Start of TASK INPUT

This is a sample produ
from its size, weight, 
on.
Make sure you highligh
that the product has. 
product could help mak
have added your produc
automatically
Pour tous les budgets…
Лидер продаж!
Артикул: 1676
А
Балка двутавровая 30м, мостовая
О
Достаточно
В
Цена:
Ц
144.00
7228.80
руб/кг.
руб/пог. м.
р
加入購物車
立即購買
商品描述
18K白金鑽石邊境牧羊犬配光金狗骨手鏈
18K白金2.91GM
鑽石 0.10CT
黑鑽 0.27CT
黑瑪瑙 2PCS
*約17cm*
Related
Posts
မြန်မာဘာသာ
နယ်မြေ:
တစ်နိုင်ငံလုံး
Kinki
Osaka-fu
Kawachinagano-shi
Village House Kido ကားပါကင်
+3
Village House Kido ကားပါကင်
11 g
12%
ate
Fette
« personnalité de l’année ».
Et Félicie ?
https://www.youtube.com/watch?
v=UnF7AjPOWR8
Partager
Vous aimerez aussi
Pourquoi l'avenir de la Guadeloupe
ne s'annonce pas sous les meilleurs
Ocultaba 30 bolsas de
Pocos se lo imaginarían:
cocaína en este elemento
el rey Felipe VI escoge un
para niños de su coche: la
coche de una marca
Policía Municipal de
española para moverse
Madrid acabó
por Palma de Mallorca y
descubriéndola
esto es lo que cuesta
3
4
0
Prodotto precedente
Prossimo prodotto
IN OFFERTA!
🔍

End of TASK INPUT

Set all of the entries down again, exactly as they were given.

PROBLEM SOLUTION:
This is a sample produ
from its size, weight, 
on.
Make sure you highligh
that the product has. 
product could help mak
have added your produc
automatically
Pour tous les budgets…
Лидер продаж!
Артикул: 1676
А
Балка двутавровая 30м, мостовая
О
Достаточно
В
Цена:
Ц
144.00
7228.80
руб/кг.
руб/пог. м.
р
加入購物車
立即購買
商品描述
18K白金鑽石邊境牧羊犬配光金狗骨手鏈
18K白金2.91GM
鑽石 0.10CT
黑鑽 0.27CT
黑瑪瑙 2PCS
*約17cm*
Related
Posts
မြန်မာဘာသာ
နယ်မြေ:
တစ်နိုင်ငံလုံး
Kinki
Osaka-fu
Kawachinagano-shi
Village House Kido ကားပါကင်
+3
Village House Kido ကားပါကင်
11 g
12%
ate
Fette
« personnalité de l’année ».
Et Félicie ?
https://www.youtube.com/watch?
v=UnF7AjPOWR8
Partager
Vous aimerez aussi
Pourquoi l'avenir de la Guadeloupe
ne s'annonce pas sous les meilleurs
Ocultaba 30 bolsas de
Pocos se lo imaginarían:
cocaína en este elemento
el rey Felipe VI escoge un
para niños de su coche: la
coche de una marca
Policía Municipal de
española para moverse
Madrid acabó
por Palma de Mallorca y
descubriéndola
esto es lo que cuesta
3
4
0
Prodotto precedente
Prossimo prodotto
IN OFFERTA!
🔍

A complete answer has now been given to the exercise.